Maschinenbau Japan

Dem japanischen Maschinenbau geht es langsam besser. - Bild: Lylodo/Wikipedia/CC BY-SA 3.0

Der sogenannte Kernauftragseingang, ein wichtiger Indikator für Unternehmensinvestitionen, legte im Monatsvergleich mit 8,3 Prozent zudem stärker zu als die von Volkswirten erwarteten 3,4 Prozent. Im Jahresvergleich war er allerdings um 0,9 Prozent rückläufig.

Die anhaltende Schwäche in der Branche zeigt sich in den Daten für das zweite Quartal. In diesem Zeitraum gingen die Ordereingänge um 9,2 Prozent gegenüber den vorangegangenen drei Monaten zurück. Für das laufende Vierteljahr bis Ende September wird nach Regierungsangaben eine Erholung um 5,2 Prozent projiziert.

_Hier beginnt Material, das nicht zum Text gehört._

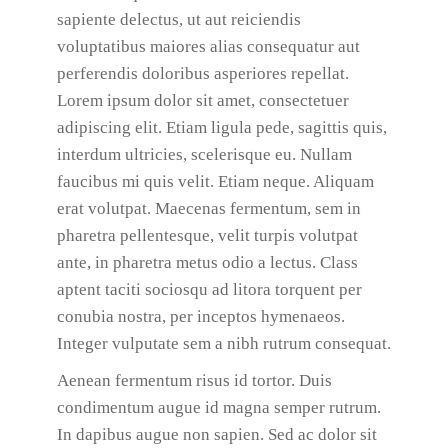
sapiente delectus, ut aut reiciendis
voluptatibus maiores alias consequatur aut
perferendis doloribus asperiores repellat.
Lorem ipsum dolor sit amet, consectetuer
adipiscing elit. Etiam ligula pede, sagittis quis,
interdum ultricies, scelerisque eu. Nullam
faucibus mi quis velit. Etiam neque. Aliquam
erat volutpat. Maecenas fermentum, sem in
pharetra pellentesque, velit turpis volutpat
ante, in pharetra metus odio a lectus. Class
aptent taciti sociosqu ad litora torquent per
conubia nostra, per inceptos hymenaeos.
Integer vulputate sem a nibh rutrum consequat.
Aenean fermentum risus id tortor. Duis
condimentum augue id magna semper rutrum.
In dapibus augue non sapien. Sed ac dolor sit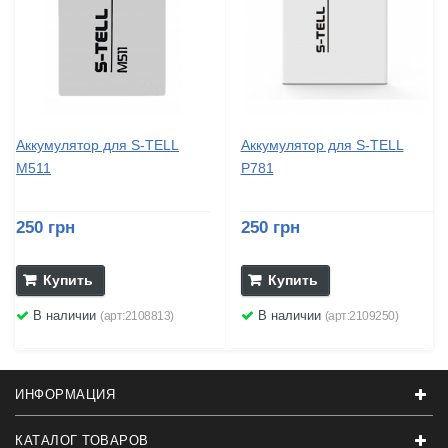
Аккумулятор для S-TELL
Аккумулятор для S-TELL
M511
P781
250 грн
250 грн
Купить
Купить
В наличии
В наличии
(арт:2108813)
(арт:2109250)
ИНФОРМАЦИЯ
КАТАЛОГ ТОВАРОВ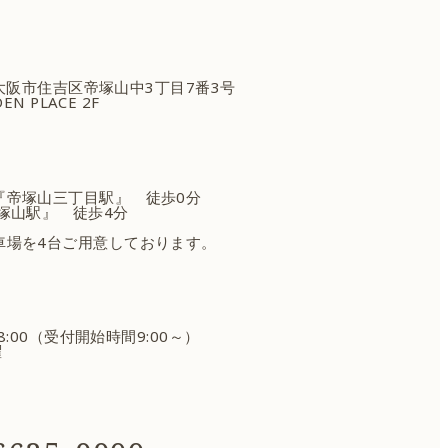
府大阪市住吉区
帝塚山中3丁目7番3号
EN PLACE 2F
『帝塚山三丁目駅』 徒歩0分
塚山駅』 徒歩4分
車場を4台ご用意しております。
18:00（受付開始時間9:00～）
曜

Die Unternehmensinvestitionen haben sich seit Anfang 2016 abgeschwächt, da die wachsenden Sorgen über die Konjunkturentwicklung in China und die schwachen Rohstoffmärkte Zurückhaltung der Auftraggeber ausgelöst hatten. Das Brexit-Votum Großbritanniens hat Ende Juni für zusätzliche Unsicherheit gesorgt.

Die Regierung glaubt jedoch inzwischen an eine schrittweise Erholung und sieht sich dabei durch die höheren Auftragserwartungen für das dritte Quartal bestätigt.